**INSTRUCTIONS FOR THE TASK:**
Could you repeat all of the entries exactly, leaving out any pictures?

(Saved data entries)

###

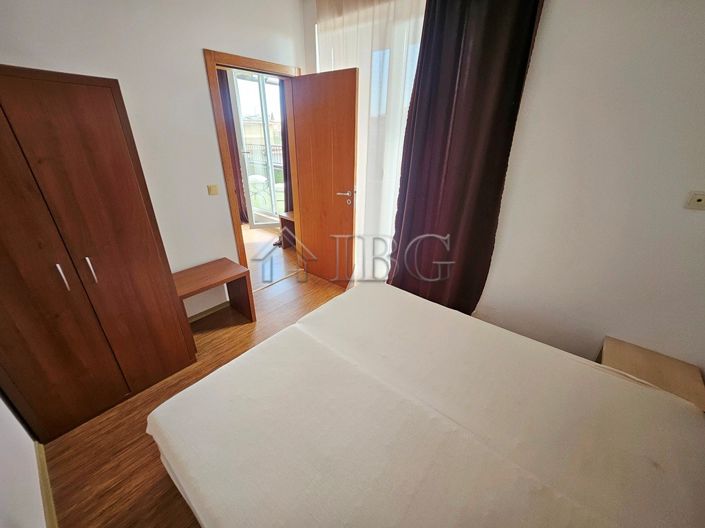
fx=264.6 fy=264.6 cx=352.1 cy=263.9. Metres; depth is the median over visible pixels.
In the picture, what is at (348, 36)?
sheer curtain
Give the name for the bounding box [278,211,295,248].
wooden table
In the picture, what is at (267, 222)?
balcony door
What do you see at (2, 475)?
left wall
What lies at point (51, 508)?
baseboard
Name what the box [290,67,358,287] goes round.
wooden door
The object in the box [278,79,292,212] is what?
dark curtain
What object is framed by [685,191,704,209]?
wall socket
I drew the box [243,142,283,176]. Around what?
balcony railing
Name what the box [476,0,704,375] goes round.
right wall
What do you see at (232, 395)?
bed
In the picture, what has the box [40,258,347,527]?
floor
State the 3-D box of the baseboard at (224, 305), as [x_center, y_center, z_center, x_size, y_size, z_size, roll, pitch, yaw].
[-1.450,0.479,2.521,0.013,0.069,0.768,20,31,35]
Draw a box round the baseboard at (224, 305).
[187,300,230,322]
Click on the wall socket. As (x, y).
(698, 200)
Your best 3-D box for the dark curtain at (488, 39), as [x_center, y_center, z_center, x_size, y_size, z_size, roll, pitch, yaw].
[0.699,-0.728,1.963,0.855,2.724,0.145,20,31,35]
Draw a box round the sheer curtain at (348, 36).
[309,0,425,280]
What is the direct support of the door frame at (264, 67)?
in the back wall at (196, 46)
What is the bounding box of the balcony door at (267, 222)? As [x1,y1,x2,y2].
[231,71,283,226]
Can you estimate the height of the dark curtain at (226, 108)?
2.719 m
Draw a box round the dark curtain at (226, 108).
[217,68,247,223]
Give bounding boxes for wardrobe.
[0,64,194,441]
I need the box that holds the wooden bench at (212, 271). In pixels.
[171,258,256,339]
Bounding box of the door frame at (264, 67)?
[204,49,300,275]
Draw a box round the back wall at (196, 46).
[0,0,307,315]
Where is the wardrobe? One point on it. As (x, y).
(145, 266)
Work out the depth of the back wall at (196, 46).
1.90 m
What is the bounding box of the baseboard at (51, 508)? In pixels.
[34,440,57,527]
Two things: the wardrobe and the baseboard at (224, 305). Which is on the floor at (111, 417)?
the wardrobe
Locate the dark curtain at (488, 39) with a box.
[388,0,543,316]
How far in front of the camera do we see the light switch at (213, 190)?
2.27 m
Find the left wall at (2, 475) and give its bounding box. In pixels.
[0,392,47,527]
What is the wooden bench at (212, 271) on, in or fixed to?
on the floor at (111, 417)
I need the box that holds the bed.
[149,279,704,527]
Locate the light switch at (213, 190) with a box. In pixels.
[207,184,218,194]

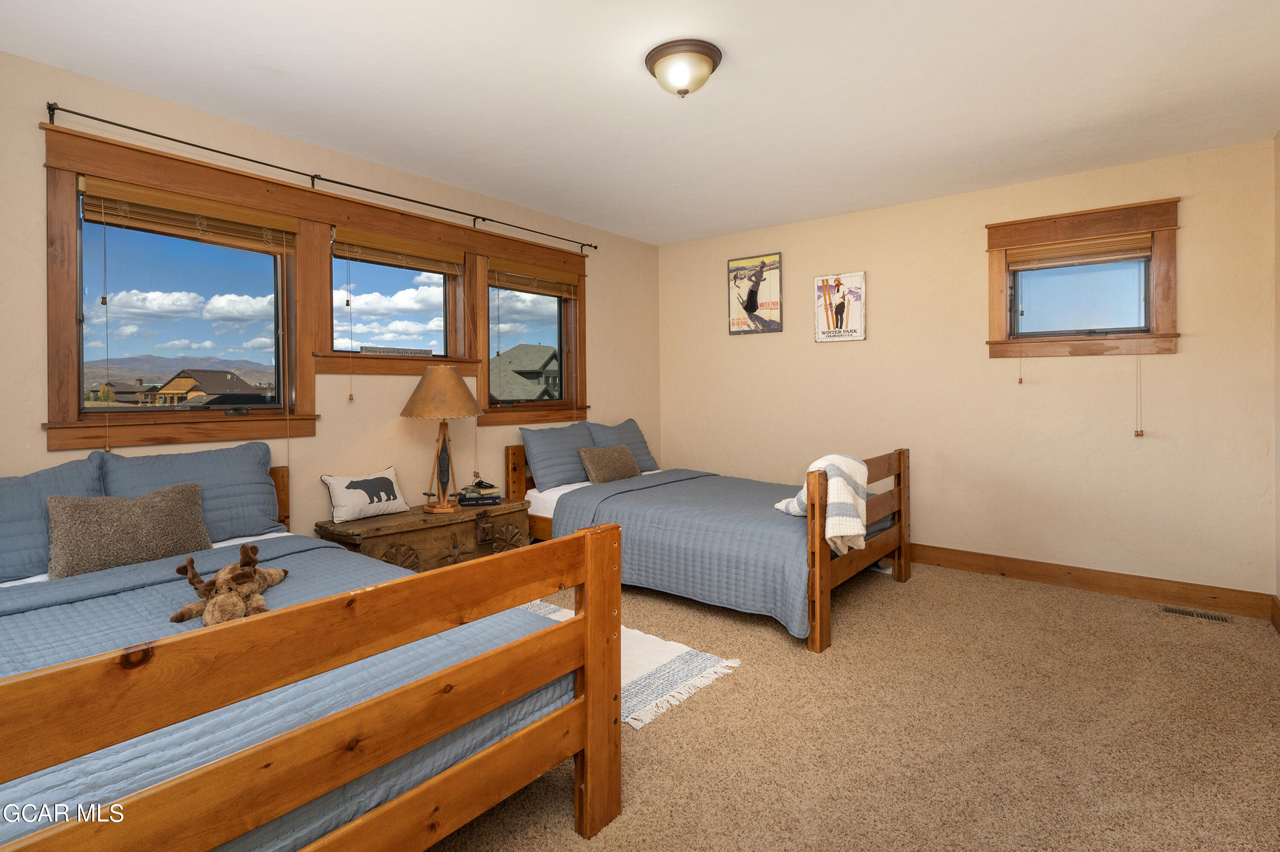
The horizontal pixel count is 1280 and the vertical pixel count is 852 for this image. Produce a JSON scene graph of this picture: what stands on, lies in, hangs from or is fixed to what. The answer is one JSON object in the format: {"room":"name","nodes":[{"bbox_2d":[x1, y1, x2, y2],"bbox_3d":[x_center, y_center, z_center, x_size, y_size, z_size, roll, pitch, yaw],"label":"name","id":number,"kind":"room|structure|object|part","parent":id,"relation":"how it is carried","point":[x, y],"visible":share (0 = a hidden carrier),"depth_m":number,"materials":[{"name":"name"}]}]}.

###

**RESPONSE FOR THIS EXERCISE:**
fx=264.6 fy=264.6 cx=352.1 cy=263.9. Metres; depth is the median over visible pixels.
In the picture, what is at (348, 36)?
sheer curtain
Give the name for the bounding box [278,211,295,248].
wooden table
In the picture, what is at (267, 222)?
balcony door
What do you see at (2, 475)?
left wall
What lies at point (51, 508)?
baseboard
Name what the box [290,67,358,287] goes round.
wooden door
The object in the box [278,79,292,212] is what?
dark curtain
What object is framed by [685,191,704,209]?
wall socket
I drew the box [243,142,283,176]. Around what?
balcony railing
Name what the box [476,0,704,375] goes round.
right wall
What do you see at (232, 395)?
bed
In the picture, what has the box [40,258,347,527]?
floor
State the 3-D box of the baseboard at (224, 305), as [x_center, y_center, z_center, x_size, y_size, z_size, roll, pitch, yaw].
[-1.450,0.479,2.521,0.013,0.069,0.768,20,31,35]
Draw a box round the baseboard at (224, 305).
[187,300,230,322]
Click on the wall socket. As (x, y).
(698, 200)
Your best 3-D box for the dark curtain at (488, 39), as [x_center, y_center, z_center, x_size, y_size, z_size, roll, pitch, yaw].
[0.699,-0.728,1.963,0.855,2.724,0.145,20,31,35]
Draw a box round the sheer curtain at (348, 36).
[309,0,425,280]
What is the direct support of the door frame at (264, 67)?
in the back wall at (196, 46)
What is the bounding box of the balcony door at (267, 222)? As [x1,y1,x2,y2].
[231,71,283,226]
Can you estimate the height of the dark curtain at (226, 108)?
2.719 m
Draw a box round the dark curtain at (226, 108).
[217,68,247,223]
Give bounding boxes for wardrobe.
[0,64,194,441]
I need the box that holds the wooden bench at (212, 271). In pixels.
[171,258,256,339]
Bounding box of the door frame at (264, 67)?
[204,49,300,275]
Draw a box round the back wall at (196, 46).
[0,0,307,315]
Where is the wardrobe? One point on it. As (x, y).
(145, 266)
Work out the depth of the back wall at (196, 46).
1.90 m
What is the bounding box of the baseboard at (51, 508)? In pixels.
[34,440,57,527]
Two things: the wardrobe and the baseboard at (224, 305). Which is on the floor at (111, 417)?
the wardrobe
Locate the dark curtain at (488, 39) with a box.
[388,0,543,316]
How far in front of the camera do we see the light switch at (213, 190)?
2.27 m
Find the left wall at (2, 475) and give its bounding box. In pixels.
[0,392,47,527]
What is the wooden bench at (212, 271) on, in or fixed to?
on the floor at (111, 417)
I need the box that holds the bed.
[149,279,704,527]
Locate the light switch at (213, 190) with a box. In pixels.
[207,184,218,194]

The horizontal pixel count is 1280 and the vertical pixel count is 852 for this image. Produce a JSON scene graph of this picture: what stands on, lies in, hangs from or is fixed to what. The answer is one JSON object in the format: {"room":"name","nodes":[{"bbox_2d":[x1, y1, x2, y2],"bbox_3d":[x_center, y_center, z_center, x_size, y_size, z_size, roll, pitch, yaw],"label":"name","id":number,"kind":"room|structure|object|part","parent":id,"relation":"how it is carried","point":[x, y],"visible":share (0 = a hidden carrier),"depth_m":number,"materials":[{"name":"name"}]}]}.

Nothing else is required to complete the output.